Pictures paired with source code:
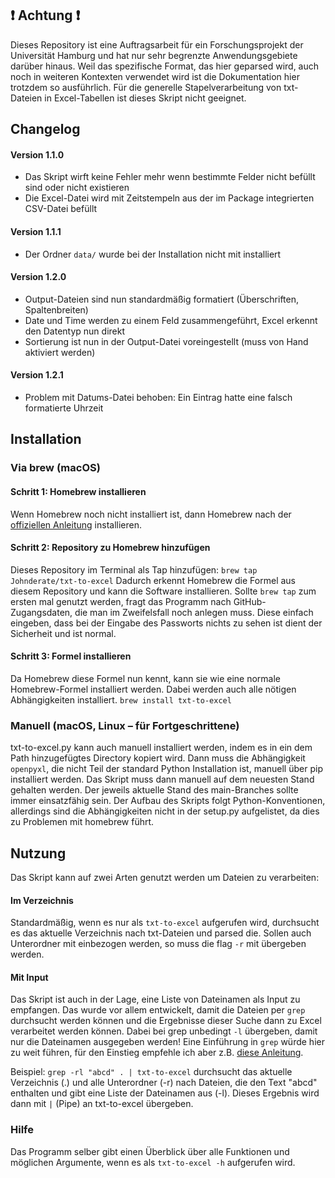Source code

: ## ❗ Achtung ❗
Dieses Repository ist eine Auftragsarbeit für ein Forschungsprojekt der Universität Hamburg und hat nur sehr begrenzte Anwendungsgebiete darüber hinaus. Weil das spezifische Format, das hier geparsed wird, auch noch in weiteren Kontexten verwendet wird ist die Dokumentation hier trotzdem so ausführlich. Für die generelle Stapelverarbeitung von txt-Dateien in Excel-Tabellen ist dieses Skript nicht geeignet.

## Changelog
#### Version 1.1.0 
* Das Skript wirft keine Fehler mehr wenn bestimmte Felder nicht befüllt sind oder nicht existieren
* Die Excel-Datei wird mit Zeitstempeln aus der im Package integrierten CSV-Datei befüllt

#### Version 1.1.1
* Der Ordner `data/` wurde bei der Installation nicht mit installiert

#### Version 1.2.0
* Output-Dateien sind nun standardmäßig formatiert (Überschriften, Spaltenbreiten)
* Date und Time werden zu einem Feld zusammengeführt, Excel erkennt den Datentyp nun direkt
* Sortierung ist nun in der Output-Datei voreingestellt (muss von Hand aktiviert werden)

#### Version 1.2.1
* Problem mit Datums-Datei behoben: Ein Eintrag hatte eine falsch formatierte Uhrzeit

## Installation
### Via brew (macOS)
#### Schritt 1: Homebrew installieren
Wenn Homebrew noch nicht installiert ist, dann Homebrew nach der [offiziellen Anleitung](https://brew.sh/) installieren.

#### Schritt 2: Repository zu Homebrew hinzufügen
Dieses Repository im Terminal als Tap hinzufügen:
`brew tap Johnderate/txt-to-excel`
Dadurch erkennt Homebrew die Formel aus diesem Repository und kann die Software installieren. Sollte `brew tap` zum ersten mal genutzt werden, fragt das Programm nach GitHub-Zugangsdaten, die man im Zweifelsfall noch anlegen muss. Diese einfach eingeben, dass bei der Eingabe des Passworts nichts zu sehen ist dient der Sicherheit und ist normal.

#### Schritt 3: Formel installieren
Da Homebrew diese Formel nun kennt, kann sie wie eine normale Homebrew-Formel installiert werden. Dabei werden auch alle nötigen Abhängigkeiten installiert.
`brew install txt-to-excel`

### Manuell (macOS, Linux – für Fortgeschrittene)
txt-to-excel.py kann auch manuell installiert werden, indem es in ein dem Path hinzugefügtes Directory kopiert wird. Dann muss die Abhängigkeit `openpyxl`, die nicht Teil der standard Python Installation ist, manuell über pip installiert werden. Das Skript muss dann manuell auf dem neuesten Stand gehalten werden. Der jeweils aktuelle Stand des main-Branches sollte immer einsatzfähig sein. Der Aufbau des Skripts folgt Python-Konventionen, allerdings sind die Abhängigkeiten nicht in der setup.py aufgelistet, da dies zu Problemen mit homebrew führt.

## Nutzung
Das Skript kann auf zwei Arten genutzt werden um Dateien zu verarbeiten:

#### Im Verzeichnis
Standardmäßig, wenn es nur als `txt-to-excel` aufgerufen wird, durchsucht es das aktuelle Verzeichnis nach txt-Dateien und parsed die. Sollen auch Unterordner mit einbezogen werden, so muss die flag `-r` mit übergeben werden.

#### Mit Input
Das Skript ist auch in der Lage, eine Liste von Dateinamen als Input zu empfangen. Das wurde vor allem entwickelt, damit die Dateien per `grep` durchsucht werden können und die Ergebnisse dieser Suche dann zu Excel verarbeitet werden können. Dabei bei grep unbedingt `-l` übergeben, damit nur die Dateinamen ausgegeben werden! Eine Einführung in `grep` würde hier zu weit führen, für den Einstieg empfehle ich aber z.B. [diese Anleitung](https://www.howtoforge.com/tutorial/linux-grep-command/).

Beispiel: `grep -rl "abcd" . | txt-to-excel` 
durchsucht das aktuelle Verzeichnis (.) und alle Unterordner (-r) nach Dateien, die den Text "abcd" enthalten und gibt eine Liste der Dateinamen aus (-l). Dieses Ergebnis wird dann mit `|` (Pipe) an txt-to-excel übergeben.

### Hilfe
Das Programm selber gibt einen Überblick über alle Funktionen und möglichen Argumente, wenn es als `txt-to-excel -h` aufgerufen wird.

## [What you should do]
Copy out all the data exactly. The images should not appear in the copy.

## [Answer to this task]
Source code

: ## ❗ Achtung ❗
Dieses Repository ist eine Auftragsarbeit für ein Forschungsprojekt der Universität Hamburg und hat nur sehr begrenzte Anwendungsgebiete darüber hinaus. Weil das spezifische Format, das hier geparsed wird, auch noch in weiteren Kontexten verwendet wird ist die Dokumentation hier trotzdem so ausführlich. Für die generelle Stapelverarbeitung von txt-Dateien in Excel-Tabellen ist dieses Skript nicht geeignet.

## Changelog
#### Version 1.1.0 
* Das Skript wirft keine Fehler mehr wenn bestimmte Felder nicht befüllt sind oder nicht existieren
* Die Excel-Datei wird mit Zeitstempeln aus der im Package integrierten CSV-Datei befüllt

#### Version 1.1.1
* Der Ordner `data/` wurde bei der Installation nicht mit installiert

#### Version 1.2.0
* Output-Dateien sind nun standardmäßig formatiert (Überschriften, Spaltenbreiten)
* Date und Time werden zu einem Feld zusammengeführt, Excel erkennt den Datentyp nun direkt
* Sortierung ist nun in der Output-Datei voreingestellt (muss von Hand aktiviert werden)

#### Version 1.2.1
* Problem mit Datums-Datei behoben: Ein Eintrag hatte eine falsch formatierte Uhrzeit

## Installation
### Via brew (macOS)
#### Schritt 1: Homebrew installieren
Wenn Homebrew noch nicht installiert ist, dann Homebrew nach der [offiziellen Anleitung](https://brew.sh/) installieren.

#### Schritt 2: Repository zu Homebrew hinzufügen
Dieses Repository im Terminal als Tap hinzufügen:
`brew tap Johnderate/txt-to-excel`
Dadurch erkennt Homebrew die Formel aus diesem Repository und kann die Software installieren. Sollte `brew tap` zum ersten mal genutzt werden, fragt das Programm nach GitHub-Zugangsdaten, die man im Zweifelsfall noch anlegen muss. Diese einfach eingeben, dass bei der Eingabe des Passworts nichts zu sehen ist dient der Sicherheit und ist normal.

#### Schritt 3: Formel installieren
Da Homebrew diese Formel nun kennt, kann sie wie eine normale Homebrew-Formel installiert werden. Dabei werden auch alle nötigen Abhängigkeiten installiert.
`brew install txt-to-excel`

### Manuell (macOS, Linux – für Fortgeschrittene)
txt-to-excel.py kann auch manuell installiert werden, indem es in ein dem Path hinzugefügtes Directory kopiert wird. Dann muss die Abhängigkeit `openpyxl`, die nicht Teil der standard Python Installation ist, manuell über pip installiert werden. Das Skript muss dann manuell auf dem neuesten Stand gehalten werden. Der jeweils aktuelle Stand des main-Branches sollte immer einsatzfähig sein. Der Aufbau des Skripts folgt Python-Konventionen, allerdings sind die Abhängigkeiten nicht in der setup.py aufgelistet, da dies zu Problemen mit homebrew führt.

## Nutzung
Das Skript kann auf zwei Arten genutzt werden um Dateien zu verarbeiten:

#### Im Verzeichnis
Standardmäßig, wenn es nur als `txt-to-excel` aufgerufen wird, durchsucht es das aktuelle Verzeichnis nach txt-Dateien und parsed die. Sollen auch Unterordner mit einbezogen werden, so muss die flag `-r` mit übergeben werden.

#### Mit Input
Das Skript ist auch in der Lage, eine Liste von Dateinamen als Input zu empfangen. Das wurde vor allem entwickelt, damit die Dateien per `grep` durchsucht werden können und die Ergebnisse dieser Suche dann zu Excel verarbeitet werden können. Dabei bei grep unbedingt `-l` übergeben, damit nur die Dateinamen ausgegeben werden! Eine Einführung in `grep` würde hier zu weit führen, für den Einstieg empfehle ich aber z.B. [diese Anleitung](https://www.howtoforge.com/tutorial/linux-grep-command/).

Beispiel: `grep -rl "abcd" . | txt-to-excel` 
durchsucht das aktuelle Verzeichnis (.) und alle Unterordner (-r) nach Dateien, die den Text "abcd" enthalten und gibt eine Liste der Dateinamen aus (-l). Dieses Ergebnis wird dann mit `|` (Pipe) an txt-to-excel übergeben.

### Hilfe
Das Programm selber gibt einen Überblick über alle Funktionen und möglichen Argumente, wenn es als `txt-to-excel -h` aufgerufen wird.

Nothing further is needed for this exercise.